Immigration policy remains a significant focus of Congress. For decades, some U.S. politicians have focused on closing the U.S.-Mexico border to try to stop the northward flow of migrant workers. But little focus has been given to the “supply side” of a surge in immigration into the United States by people from Latin America: U.S. trade policies that have caused massive displacement of small farmers in Mexico and other Latin American countries. Indeed, many policymakers most focused on “closing” the U.S. border were the very same ones who supported U.S. trade policies that have caused the economic crises that destroyed livelihoods and devastated communities throughout Latin America – creating powerful incentives for people desperate for new livelihoods to migrate in the first place.
The North American Free Trade Agreement (NAFTA) was negotiated by the George H.W. Bush administration between the United States, Mexico, and Canada and passed by the Bill Clinton administration.
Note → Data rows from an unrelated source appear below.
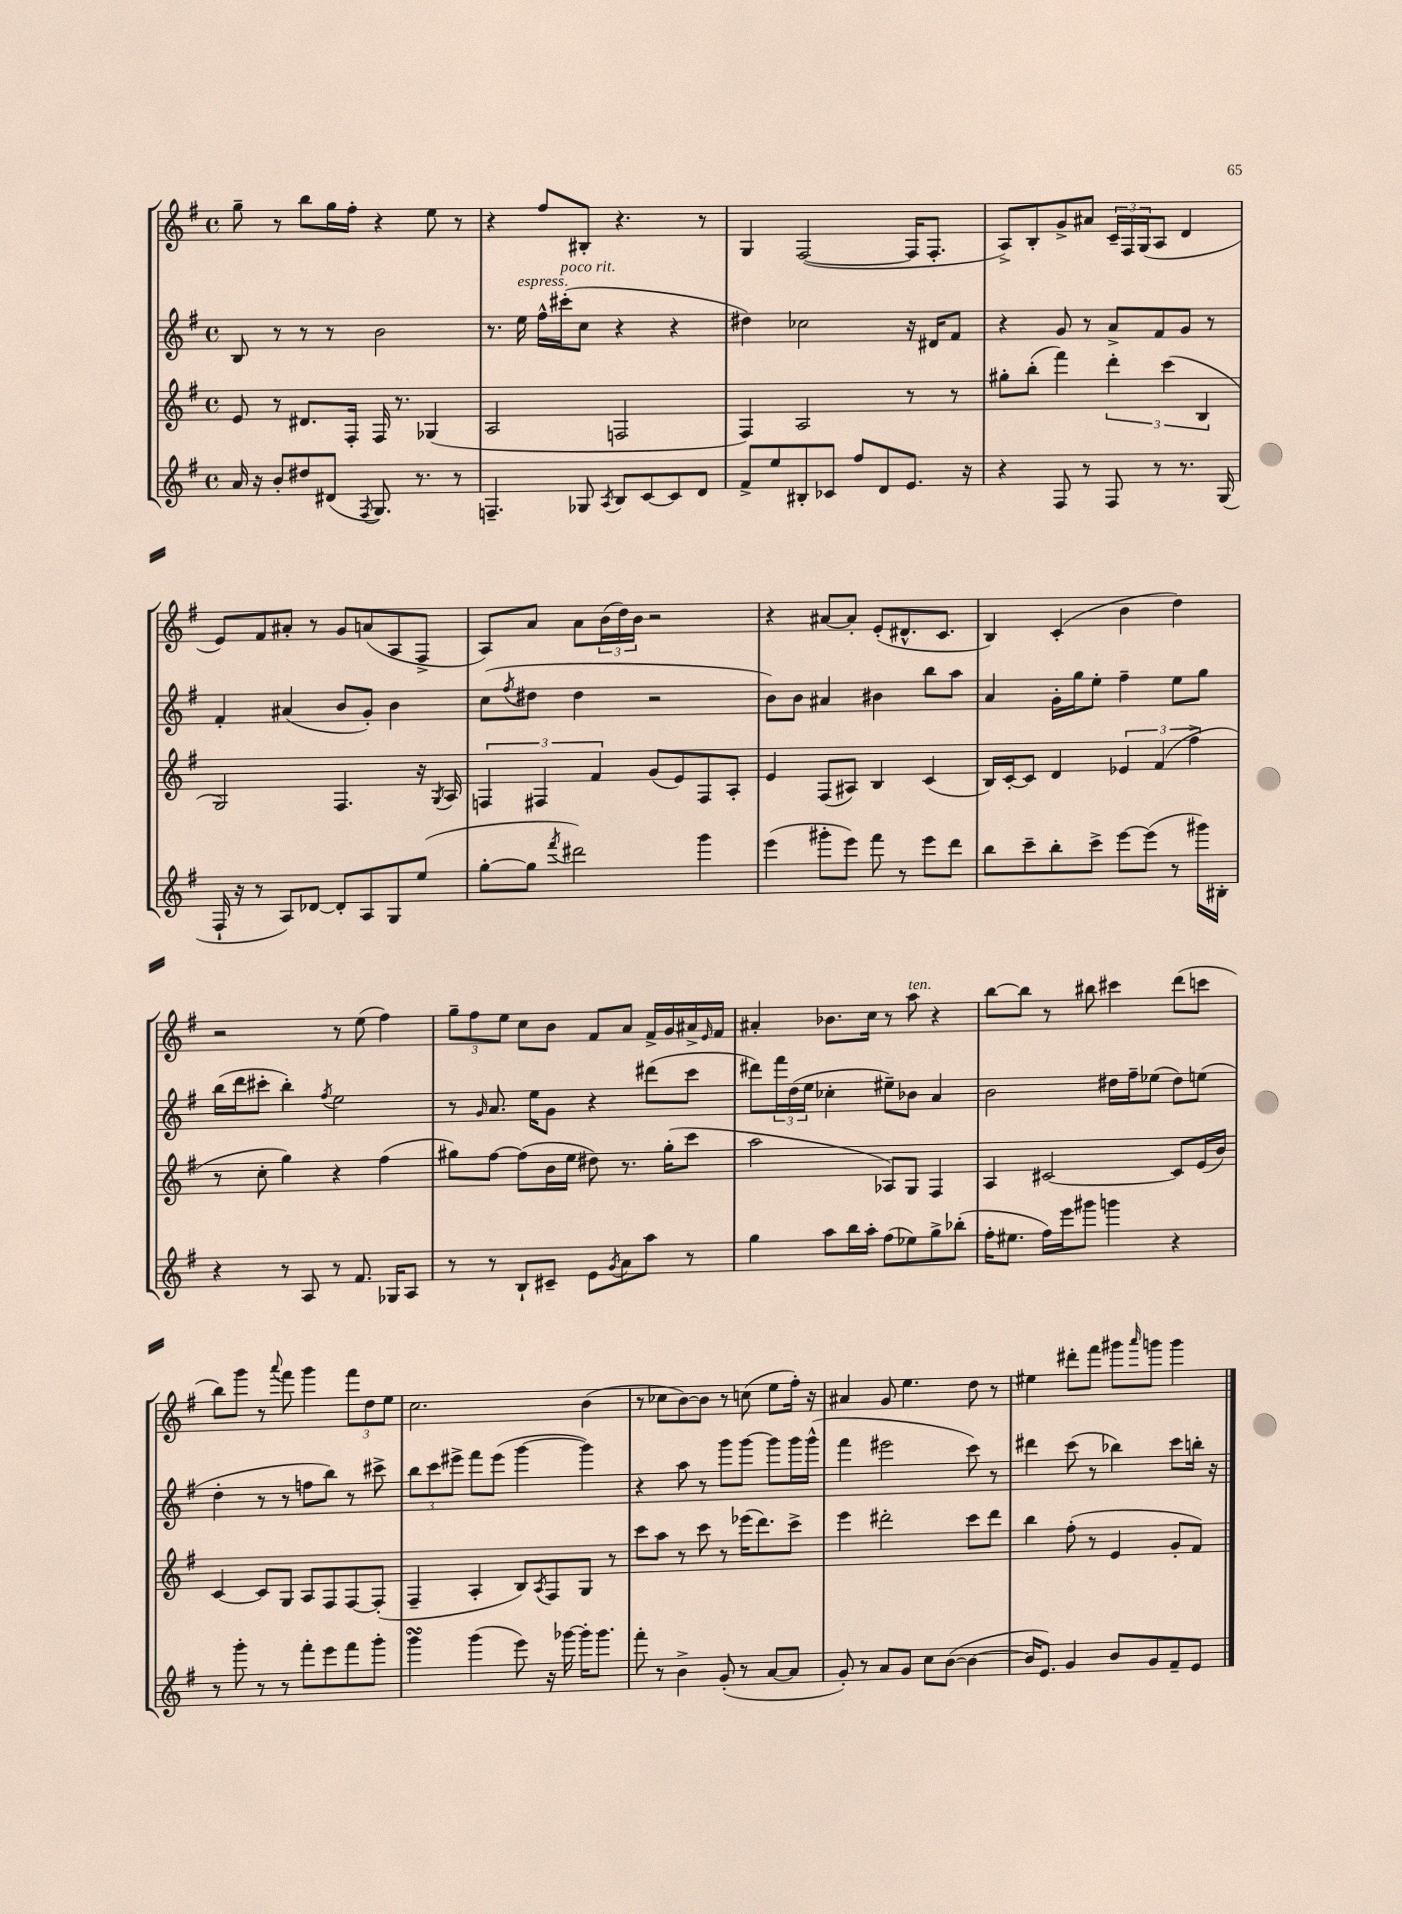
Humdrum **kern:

**kern	**kern	**kern	**kern
*staff4	*staff3	*staff2	*staff1
*clefG2	*clefG2	*clefG2	*clefG2
*k[f#]	*k[f#]	*k[f#]	*k[f#]
*M4/4	*M4/4	*M4/4	*M4/4
*met(c)	*met(c)	*met(c)	*met(c)
16a	8e	8B	8gg~
16r	.	.	.
8b'	8r	8r	8r
8dd#	8.d#	8r	8bb
(8d#	.	8r	16gg
.	16F#'	.	16ff#'
8qF#	.	.	.
8.G)	16F#	2b	4r
.	8.r	.	.
8.r	.	.	.
.	(4G-	.	8ee
8r	.	.	8r
=	=	=	=
4.F~	2A	8.r	4r
.	.	16ee	.
.	.	16ff#^^	8ff#
.	.	(16ccc#'	.
8G-	.	8cc	8B#'
8qA	.	.	.
8B	2F	4r	4.r
[8c	.	.	.
8c]	.	4r	.
8d	.	.	8r
=	=	=	=
8f#^	4F#)	4dd#)	4G
8ee	.	.	.
8B#'	2A	2cc-	([2F#
8c-	.	.	.
8ff#	.	.	.
8d	.	.	.
8.e	8r	16r	16F#]
.	.	16d#	8.F#'
.	8r	8f#	.
16r	.	.	.
=	=	=	=
4r	8gg#'	4r	8A^)
.	(8bb'	.	8B'
8F#	4fff#)	8g	8g^
8r	.	8r	8a#
8F#	6ddd'	8a^	24c~
.	.	.	24F#
.	.	.	(24G
8r	.	8f#	8A
.	(6ccc	.	.
8.r	.	8g	4d
.	6B	.	.
.	.	8r	.
(16G	.	.	.
=	=	=	=
16F#`	2G)	4f#'	8e)
16r	.	.	.
8r	.	.	8f#
8A)	.	(4a#	8a#'
[8d-	.	.	8r
8d-']	4.F#	8b	8g
8A	.	8g')	(8a
8G	.	4b	8A
(8ee	16r	.	8F#^
.	8qG	.	.
.	16A	.	.
=	=	=	=
[8gg'	6F	(8cc	8A)
.	.	8qff#	.
8gg]	.	8dd#	8a
.	6F#	.	.
8qfff#	.	.	.
2ddd#)	.	4dd#	8a
.	6f#	.	.
.	.	.	(24b
.	.	.	24dd)
.	.	.	24b
.	(8g	2r	2r
.	8e)	.	.
4ggg	8F#	.	.
.	8A'	.	.
=	=	=	=
(4eee	4e	8b)	4r
.	.	8b	.
8ggg#'	(8F#	4a#	[8a#
8eee)	8A#)	.	8a#']
8fff#	4B	4b#	(8e'
8r	.	.	8.d#^^
8eee	(4c	8bb	.
.	.	.	8.c
8ddd	.	8aa	.
=	=	=	=
8bb	16B)	4a	4B)
.	[16c'	.	.
8ccc~	8c]	.	.
8bb'	4d	16g'	(4c'
.	.	16gg	.
8ccc^	.	8ee'	.
[8eee	6e-	4ff#~	4b
(8eee]	.	.	.
.	(6f#	.	.
8r	.	8ee	4dd)
.	6ff#^	.	.
16ggg#)	.	8gg	.
16B#'	.	.	.
=	=	=	=
4r	8r	(16bb	2r
.	.	16ddd	.
.	8cc'	8ccc#'	.
8r	4gg)	4bb')	.
8A	.	.	.
.	.	8qff#	.
8r	4r	2ee	8r
8.f#	.	.	(8ee
.	(4ff#	.	4ff#)
16G-	.	.	.
8A	.	.	.
=	=	=	=
8r	8gg#)	8r	12gg~
.	.	.	12ff#
.	.	16qqg	.
8r	[8ff#	8.a	.
.	.	.	12ee
8B`	(8ff#]	.	8cc
.	.	16ee	.
8c#~	16b	8g	8b
.	16ee	.	.
8e	8dd#)	4r	8f#
8qg	.	.	.
8a	8.r	.	8a
8aa	.	(8ddd#	16f#^
.	(16gg#'	.	16g
8r	8ccc	8ccc	16a#^
.	.	.	16qqe
.	.	.	16f#
=	=	=	=
4gg	2aa	8ddd#)	4a#'
.	.	24fff#	.
.	.	(24dd	.
.	.	24ee	.
8aa	.	4cc-'	8.b-
16bb	.	.	.
16aa'	.	.	16cc
(8ff#	8A-)	8ee#~)	8r
8ee-)	8G	8b-	8aa
8gg^	4F#	4a	4r
(8bb-'	.	.	.
=	=	=	=
16ff#'	4A	2b	[8bb
8.ee#	.	.	.
.	.	.	8bb]
16ff#)	[2c#	.	8r
16eee	.	.	.
8ggg#	.	.	8bb#
4ggg	.	16dd#	4ccc#
.	.	16ff#~	.
.	.	(8ee-	.
4r	8c#]	8dd#)	(8ddd
.	(16e	(8ee	8ccc
.	16b)	.	.
=	=	=	=
8r	[4c	4dd'	8bb)
8ggg'	.	.	8ggg
8r	8c]	8r	8r
.	.	.	8qqaaa
8r	8G	8r	8fff#
8fff#'	8A	8ff	4ggg
8eee	8F#	8bb)	.
8fff#	[8F#	8r	12fff#
.	.	.	12dd
8ggg'	(8F#']	8ccc#^	.
.	.	.	12ee
=	=	=	=
4ggg	4F#~	12bb	2.cc
.	.	12ccc	.
.	.	12eee#^	.
(4ggg	4A'	8fff#	.
.	.	(8eee#	.
8eee)	8B)	[4ggg	.
.	8qA	.	.
16r	8F#	.	.
[16ggg-	.	.	.
16ggg-']	8G	4ggg])	(4b
8.ggg-	.	.	.
.	8r	.	.
=	=	=	=
8fff#'	8ccc	4r	8r
8r	8aa	.	8cc-
4b^	8r	8aa	[8b)
.	8ccc	8r	8b]
(8g'	8r	8ggg	8r
8r	(16eee-	[8ggg	(8cc
.	8.ddd)	.	.
[8a	.	8ggg]	8ee
8a]	8ccc^	16ggg	16ff#')
.	.	(16ggg^^	16r
=	=	=	=
8g')	4eee	4fff#	4a#
8r	.	.	.
8a	2ddd#'	2eee#	8g
8g	.	.	4.ee
8cc	.	.	.
([8b	.	.	.
4b_	8ccc	8ccc)	8dd
.	8ddd#	8r	8r
=	=	=	=
16b]	4bb	4ddd#	4ee#
8.e)	.	.	.
4g	(8ff#'	(8ccc	8ddd#'
.	8r	8r	8fff#
8b	4e	4bb-)	8ggg#
.	.	.	16qqaaa
8g	.	.	8ggg
8f#~	8g'	8ccc	4ggg
8e	8f#)	16bb'	.
.	.	16r	.
==	==	==	==
*-	*-	*-	*-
More than two decades of NAFTA have devastated Mexico’s rural economy, eroded economic opportunities for decent manufacturing jobs and destroyed many small and medium-sized businesses in Mexico. NAFTA, which benefited only the narrow corporate special interests who designed and pushed it, generated enormous pressures for workingage Mexicans to attempt the dangerous journey to the United States. In NAFTA’s first seven years, Mexican immigration to the United States more than doubled, surging 108 percent.
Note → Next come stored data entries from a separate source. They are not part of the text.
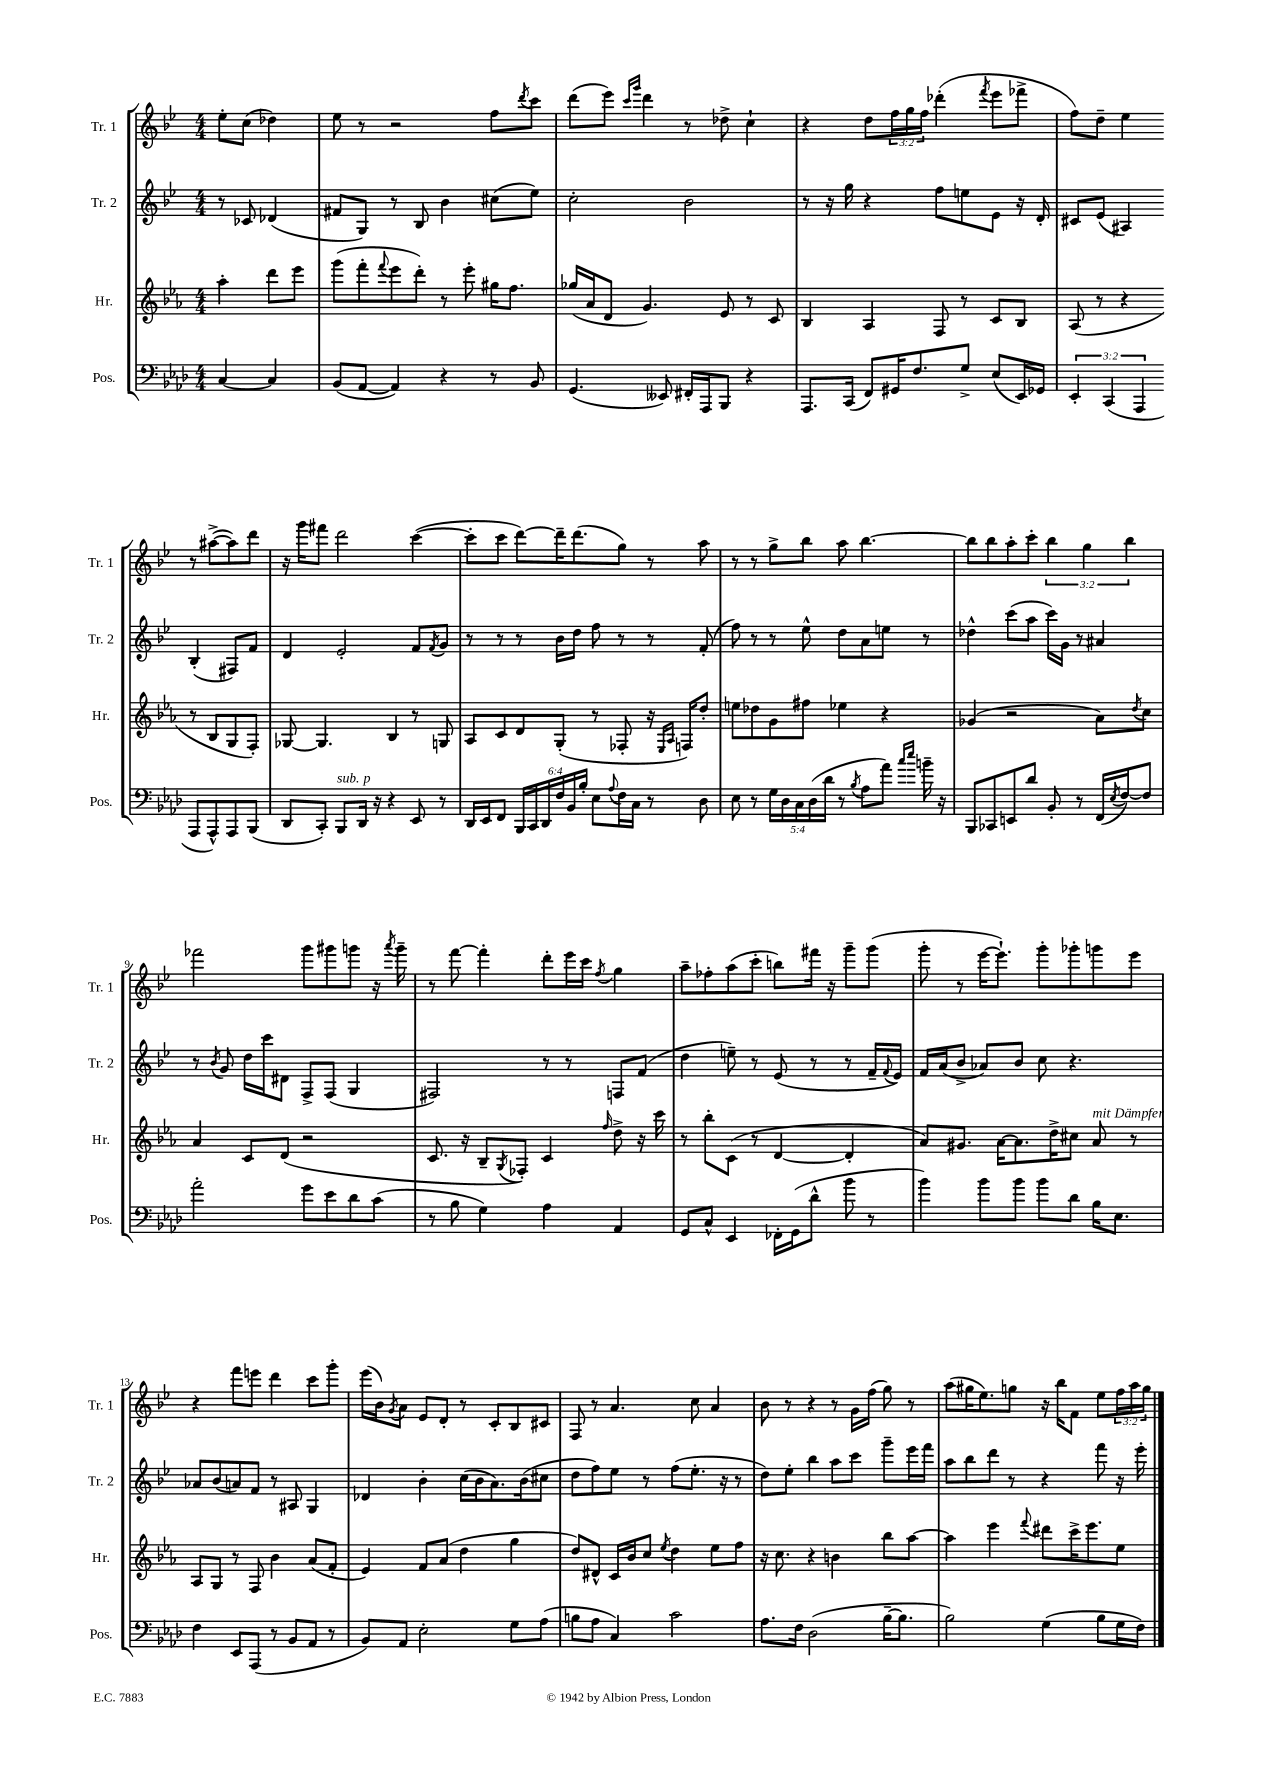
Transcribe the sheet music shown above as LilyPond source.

<<
\new StaffGroup <<
\new Staff = "s0" \with { instrumentName = "Tr. 1" shortInstrumentName = "Tr. 1" } {
    \clef treble \key bes \major \numericTimeSignature \time 4/4 \override Staff.TupletNumber.text = #tuplet-number::calc-fraction-text \partial 2
    ees''8-. c''8( des''4) |
    ees''8 r8 r2 f''8 \acciaccatura { d'''8 } c'''8 |
    d'''8( ees'''8) \grace { c'''16 g'''16 } d'''4 r8 des''8-> c''4-! |
    r4 d''8 \tuplet 3/2 { f''16 g''16 f''16 } des'''4-.( \acciaccatura { f'''8 } ees'''8 fes'''8-> |
    f''8) d''8-- ees''4 r8 ais''8~->( ais''8) d'''8 |
    r16 g'''16 fis'''8 d'''2 c'''4~( |
    c'''8-. c'''8 d'''8~) d'''16-- d'''8.( g''8) r8 a''8 |
    r8 r8 g''8-> bes''8 a''8 bes''4.~ |
    bes''8 bes''8 a''8-. c'''8-. \tuplet 3/2 { bes''4 g''4 bes''4 } |
    fes'''2 g'''8 gis'''8 g'''8 r16 \acciaccatura { a'''8 } g'''16-- |
    r8 f'''8~ f'''4-. d'''8-. ees'''16 c'''16 \acciaccatura { f''8 } g''4 |
    a''8-- fes''8-. a''8( c'''8-. b''8) fis'''16 r16 g'''8-- g'''8( |
    g'''8-. r8 ees'''16~ ees'''8.-!) g'''8-. ges'''8-. g'''8 ees'''8 |
    r4 f'''8 e'''8 d'''4 c'''8 g'''8-. |
    ees'''16( bes'16) \acciaccatura { g'8 } a'8 ees'8 d'8-. r8 c'8-. bes8 cis'8 |
    f8 r8 a'4. c''8 a'4 |
    bes'8 r8 r4 r8 g'16 f''16( g''8) r8 |
    a''8( gis''16 ees''8.) g''8 r16 bes''16 f'8 ees''8 \tuplet 3/2 { f''16 a''16 g''16 } \bar "|." |
}
\new Staff = "s1" \with { instrumentName = "Tr. 2" shortInstrumentName = "Tr. 2" } {
    \clef treble \key bes \major \numericTimeSignature \time 4/4 \partial 2
    r8 ces'8 des'4( |
    fis'8 g8) r8 bes8 bes'4 cis''8( ees''8) |
    c''2-. bes'2 |
    r8 r16 g''16 r4 f''8 e''8 ees'8 r16 d'16-. |
    cis'8 ees'8( ais4) bes4-.( fis8) f'8 |
    d'4 ees'2-. f'8 \acciaccatura { f'8 } g'8 |
    r8 r8 r8 bes'16 d''16 f''8 r8 r8 f'8-.( |
    f''8) r8 r8 ees''8-^ d''8 a'8 e''8 r8 |
    des''4-^ c'''8( a''8 c'''16) g'16 r8 ais'4 |
    r8 \acciaccatura { bes'8 } g'8 d''16 c'''16 dis'8 f8-> f8( g4 |
    fis2) r8 r8 f8 f'8( |
    d''4 e''8--) r8 ees'8( r8 r8 f'16-- \appoggiatura { f'8 } ees'16) |
    f'16 a'16( bes'8-> aes'8) bes'8 c''8 r4. |
    aes'8 bes'8( a'8) f'8 r8 ais8 g4 |
    des'4 bes'4-. c''16( bes'16 a'8.) bes'16( cis''8 |
    d''8 f''8) ees''8 r8 f''8( ees''8.-. r16 r8 |
    d''8) ees''8-. bes''4 a''8 c'''8 g'''8-- ees'''16 f'''16 |
    a''8 bes''8 d'''8 r8 r4 f'''8 r16 ees'''16-. \bar "|." |
}
\new Staff = "s2" \with { instrumentName = "Hr." shortInstrumentName = "Hr." } {
    \clef treble \key ees \major \numericTimeSignature \time 4/4 \partial 2
    aes''4-. d'''8 ees'''8 |
    g'''8( f'''8-. \appoggiatura { f'''8 } ees'''8 d'''8-.) r8 ees'''8-. gis''16 f''8. |
    ges''16( aes'16 d'8 g'4.) ees'8 r8 c'8 |
    bes4 aes4 f8 r8 c'8 bes8 |
    aes8( r8 r4 r8 bes8 g8 f8-.) |
    ges8~ ges4. bes4 r8 g8 |
    aes8 c'8 d'8 g8-.( r8 fes8-. r16 \grace { ees16 aes16 } f16) d''8-. |
    e''8 des''8 g'8 fis''8 ees''4 r4 |
    ges'4( r2 aes'8) \acciaccatura { d''8 } c''8 |
    aes'4 c'8 d'8( r2 |
    c'8. r16 bes8-- \acciaccatura { g8 } fes8-.) c'4 \grace { f''16 } d''8-> r16 c'''16 |
    r8 bes''8-. c'8( r8 d'4~ d'4-. |
    aes'8) gis'8. aes'16~ aes'8. d''16-> cis''8 aes'8^\markup { \italic "mit Dämpfer" } r8 |
    aes8 g8 r8 f8 bes'4 aes'8( f'8-. |
    ees'4) f'8 aes'8( d''4 g''4 |
    d''8) dis'8-^ c'16 bes'16 c''8 \acciaccatura { ees''8 } d''4 ees''8 f''8 |
    r16 c''8. r4 b'4 bes''8 aes''8~ |
    aes''4 ees'''4 \appoggiatura { f'''8 } dis'''8 c'''16-> ees'''8. ees''8 \bar "|." |
}
\new Staff = "s3" \with { instrumentName = "Pos." shortInstrumentName = "Pos." } {
    \clef bass \key aes \major \numericTimeSignature \time 4/4 \override Staff.TupletNumber.text = #tuplet-number::calc-fraction-text \partial 2
    c4~ c4 |
    bes,8( aes,8~ aes,4) r4 r8 bes,8 |
    g,4.( eeses,8) fis,16-. aes,,16 bes,,8 r4 |
    aes,,8. c,16( f,8) gis,16 f8. g8-> ees8( ees,16) ges,16 |
    \tuplet 3/2 { ees,4-. c,4( aes,,4 } aes,,8 aes,,8-^) aes,,8 bes,,8( |
    des,8 c,8-.) bes,,8^\markup { \italic "sub. p" } des,16 r16 r4 ees,8 r8 |
    des,16 ees,16 f,8 \tuplet 6/4 { bes,,16 c,16 des,16 f16 bes,16 bes16-. } ees8 \appoggiatura { aes8 } f16 c16 r8 des8 |
    ees8 r8 \tuplet 5/4 { g16 des16 c16 des16( des'16 } r8 \acciaccatura { bes8 } aes8 aes'8) \grace { c''16 ees''16 } b'16-- r16 |
    bes,,8 ces,8 e,8 des'8 bes,8-. r8 f,16( \acciaccatura { ees8 } f16~) f8 |
    aes'2-. g'8 ees'8 des'8 c'8( |
    r8 bes8 g4) aes4 aes,4 |
    g,8 c8-^ ees,4 fes,16-. g,16( des'8-^ bes'8 r8 |
    bes'4) bes'8 bes'8 bes'8 des'8 bes16 ees8. |
    f4 ees,8 aes,,8( r8 bes,8 aes,8 r8 |
    bes,8) aes,8 ees2-. g8 aes8( |
    b8 aes8 c4) c'2 |
    aes8. f16 des2( bes16~-- bes8. |
    bes2) g4( bes8 g16 f16) \bar "|." |
}
>>
>>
The George W. Bush administration then negotiated an expansion of the failed NAFTA model to six Central American nations via the controversial Central America Free Trade Agreement (CAFTA). CAFTA proponents promised that the deal would reduce gang and drug-related violence in Central America, diminishing the flow of immigrants from the region to the United States. But the opposite has happened – gang and drug-related violence in Central America has reached record highs and immigration from the region has surged, as dramatically demonstrated by the waves of unaccompanied Central American children arriving at the U.S. southern border. Economic instability – exacerbated by CAFTA – has fed the region’s increase in violence and forced migration. Under CAFTA, family farmers in El Salvador, Guatemala and Honduras have been displaced, while the economies have become dependent on short-lived apparel assembly jobs – many of which have already vanished.